Culture and Heritage

Armit museum
Bridge House
Kirkstone pass
The Romans built a stone fort at Waterhead called Galava around AD 120 (now in Borrans Field) - one of a number built to secure trade and service routes through South Lakeland.

Galava was linked to the Roman port at Ravenglass (via Hardknott Pass), to Brocavum (Brougham) near Penrith along ‘High Street' (an elevated Roman road between Ullswater and Haweswater), and southwards to Watercrook, near Kendal.

After the Romans departed around AD 400, Norse settlers moved in, founding a settlement on high ground above the town centre. It is thought that Ambleside may have been named after a Norseman called Amal (i.e. Amal's saeter - or summer pasture).

Ambleside was granted a market charter in 1650, and Market Place became the commercial centre for agriculture and the wool trade.

The old packhorse trail (now a bridleway) between Ambleside and Grasmere was the main route between the two towns before the new turnpike road was completed in 1770 (now the A591). Smithy Brow at the end of the trail was where packponies were re-shod after their journey.

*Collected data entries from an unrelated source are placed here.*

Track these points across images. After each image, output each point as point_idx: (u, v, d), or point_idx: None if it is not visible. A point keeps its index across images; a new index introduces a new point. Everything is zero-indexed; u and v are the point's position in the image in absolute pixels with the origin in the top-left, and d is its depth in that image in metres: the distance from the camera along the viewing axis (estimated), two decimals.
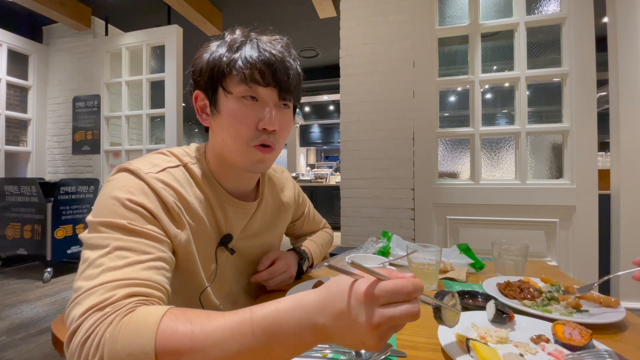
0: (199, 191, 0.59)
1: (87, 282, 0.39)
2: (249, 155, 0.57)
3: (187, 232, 0.55)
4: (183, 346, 0.34)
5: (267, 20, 3.65)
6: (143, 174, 0.51)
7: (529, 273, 0.84)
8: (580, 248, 1.80)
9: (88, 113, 3.35)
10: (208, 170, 0.62)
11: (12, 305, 2.21)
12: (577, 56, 1.81)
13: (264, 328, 0.34)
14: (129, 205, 0.47)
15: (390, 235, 1.05)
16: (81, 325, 0.36)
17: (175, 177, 0.56)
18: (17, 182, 2.78)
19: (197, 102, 0.60)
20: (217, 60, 0.55)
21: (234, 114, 0.55)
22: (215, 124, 0.58)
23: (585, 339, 0.46)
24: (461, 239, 2.01)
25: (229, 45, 0.56)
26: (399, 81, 2.14)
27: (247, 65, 0.53)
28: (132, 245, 0.44)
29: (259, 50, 0.54)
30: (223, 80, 0.55)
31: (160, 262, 0.46)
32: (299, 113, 9.87)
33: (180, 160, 0.59)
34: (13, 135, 3.49)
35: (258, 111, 0.56)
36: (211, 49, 0.57)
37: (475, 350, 0.44)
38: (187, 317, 0.36)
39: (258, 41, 0.56)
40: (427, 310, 0.64)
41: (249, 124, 0.55)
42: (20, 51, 3.43)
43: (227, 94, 0.55)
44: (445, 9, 2.15)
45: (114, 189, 0.49)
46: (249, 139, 0.56)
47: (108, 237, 0.44)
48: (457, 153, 2.18)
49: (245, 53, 0.54)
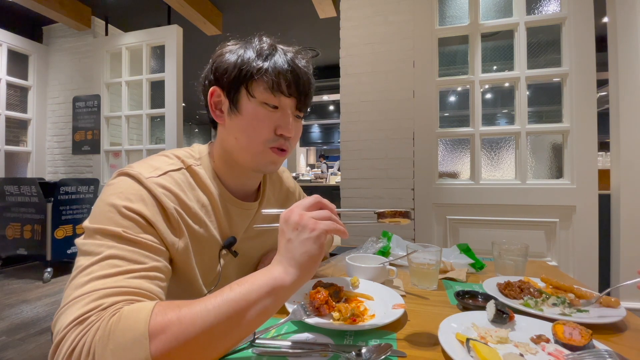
0: (203, 194, 0.59)
1: (75, 290, 0.39)
2: (264, 155, 0.59)
3: (186, 240, 0.54)
4: (172, 322, 0.36)
5: (267, 20, 3.65)
6: (144, 179, 0.51)
7: (529, 273, 0.84)
8: (580, 248, 1.79)
9: (88, 113, 3.34)
10: (213, 170, 0.62)
11: (12, 305, 2.21)
12: (577, 56, 1.81)
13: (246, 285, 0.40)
14: (125, 212, 0.46)
15: (390, 235, 1.05)
16: (66, 336, 0.35)
17: (176, 181, 0.56)
18: (17, 182, 2.77)
19: (213, 97, 0.60)
20: (247, 64, 0.56)
21: (256, 117, 0.57)
22: (233, 122, 0.59)
23: (585, 339, 0.46)
24: (461, 239, 2.01)
25: (258, 52, 0.57)
26: (399, 81, 2.14)
27: (277, 75, 0.56)
28: (125, 254, 0.43)
29: (288, 62, 0.57)
30: (249, 84, 0.57)
31: (154, 272, 0.45)
32: None
33: (184, 163, 0.59)
34: (13, 135, 3.49)
35: (278, 118, 0.58)
36: (237, 51, 0.58)
37: (475, 350, 0.44)
38: (175, 304, 0.39)
39: (286, 52, 0.59)
40: (427, 310, 0.64)
41: (269, 128, 0.58)
42: (20, 51, 3.43)
43: (250, 97, 0.57)
44: (445, 9, 2.15)
45: (112, 195, 0.48)
46: (267, 140, 0.58)
47: (102, 244, 0.43)
48: (457, 153, 2.18)
49: (275, 63, 0.56)
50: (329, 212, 0.46)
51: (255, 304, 0.39)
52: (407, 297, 0.72)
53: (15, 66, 3.42)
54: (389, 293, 0.67)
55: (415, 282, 0.78)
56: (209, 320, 0.37)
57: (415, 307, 0.66)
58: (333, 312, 0.58)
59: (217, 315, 0.37)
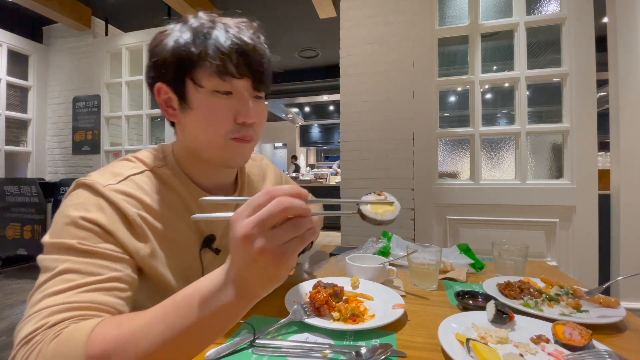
0: (171, 195, 0.55)
1: (30, 308, 0.38)
2: (228, 149, 0.54)
3: (153, 245, 0.50)
4: (109, 347, 0.34)
5: (268, 20, 3.65)
6: (101, 187, 0.48)
7: (529, 273, 0.84)
8: (580, 248, 1.79)
9: (88, 113, 3.35)
10: (179, 169, 0.58)
11: (12, 305, 2.21)
12: (577, 56, 1.81)
13: (187, 302, 0.35)
14: (81, 223, 0.44)
15: (390, 235, 1.05)
16: (15, 357, 0.35)
17: (139, 185, 0.52)
18: (17, 183, 2.78)
19: (160, 95, 0.54)
20: (184, 50, 0.49)
21: (210, 109, 0.51)
22: (186, 119, 0.54)
23: (585, 339, 0.46)
24: (461, 239, 2.01)
25: (195, 32, 0.50)
26: (399, 81, 2.14)
27: (218, 56, 0.48)
28: (80, 267, 0.41)
29: (232, 38, 0.49)
30: (192, 73, 0.50)
31: (113, 283, 0.43)
32: (299, 113, 9.88)
33: (146, 165, 0.56)
34: (13, 135, 3.49)
35: (235, 104, 0.52)
36: (173, 36, 0.51)
37: (475, 350, 0.44)
38: (117, 321, 0.36)
39: (227, 27, 0.50)
40: (427, 310, 0.64)
41: (227, 118, 0.52)
42: (20, 51, 3.43)
43: (197, 87, 0.50)
44: (445, 9, 2.15)
45: (69, 207, 0.46)
46: (228, 132, 0.52)
47: (57, 259, 0.42)
48: (457, 153, 2.18)
49: (215, 42, 0.49)
50: (293, 224, 0.32)
51: (198, 325, 0.34)
52: (407, 297, 0.72)
53: (15, 66, 3.42)
54: (389, 293, 0.67)
55: (415, 282, 0.78)
56: (150, 341, 0.34)
57: (415, 307, 0.66)
58: (333, 312, 0.58)
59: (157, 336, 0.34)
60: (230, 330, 0.54)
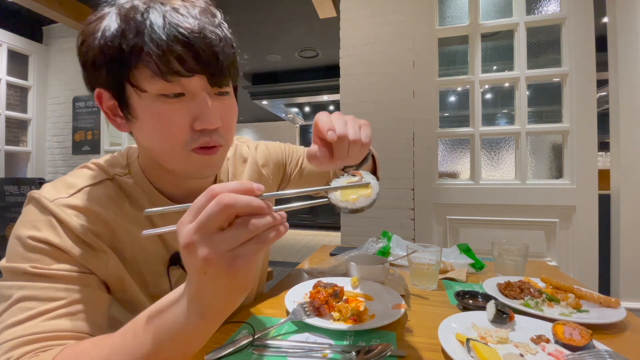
0: (133, 207, 0.49)
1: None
2: (190, 161, 0.44)
3: (115, 261, 0.46)
4: None
5: (267, 20, 3.65)
6: (48, 203, 0.42)
7: (529, 273, 0.84)
8: (580, 248, 1.79)
9: (88, 113, 3.35)
10: (144, 178, 0.50)
11: None
12: (577, 56, 1.81)
13: (146, 326, 0.32)
14: (30, 244, 0.40)
15: (390, 235, 1.05)
16: None
17: (95, 196, 0.46)
18: (17, 182, 2.78)
19: (103, 103, 0.45)
20: (113, 47, 0.38)
21: (157, 117, 0.41)
22: (136, 129, 0.45)
23: (585, 339, 0.46)
24: (461, 239, 2.01)
25: (125, 20, 0.38)
26: (399, 81, 2.14)
27: (156, 51, 0.37)
28: (37, 293, 0.38)
29: (171, 25, 0.38)
30: (129, 75, 0.40)
31: (74, 306, 0.39)
32: (299, 113, 9.87)
33: (107, 173, 0.49)
34: (13, 135, 3.49)
35: (189, 108, 0.41)
36: (101, 27, 0.40)
37: (475, 350, 0.44)
38: (75, 351, 0.35)
39: (164, 11, 0.38)
40: (427, 311, 0.64)
41: (182, 126, 0.41)
42: (20, 51, 3.43)
43: (139, 92, 0.40)
44: (445, 9, 2.15)
45: (19, 225, 0.42)
46: (185, 142, 0.42)
47: (12, 285, 0.38)
48: (457, 153, 2.18)
49: (153, 33, 0.37)
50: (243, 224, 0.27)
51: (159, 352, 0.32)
52: (407, 297, 0.72)
53: (15, 66, 3.41)
54: (389, 293, 0.67)
55: (415, 282, 0.78)
56: None
57: (415, 307, 0.66)
58: (333, 312, 0.58)
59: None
60: (230, 330, 0.54)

With the coming of the turnpikes, the packhorse trains were superseded by horse-drawn stagecoaches, which regularly travelled between Keswick and Kendal (via Grasmere, Ambleside and Windermere).

The Salutation Hotel, a former hostelry dating from 1656, developed into a coaching inn where horses could be stabled overnight. The Royal Oak and the White Lion were also coaching inns.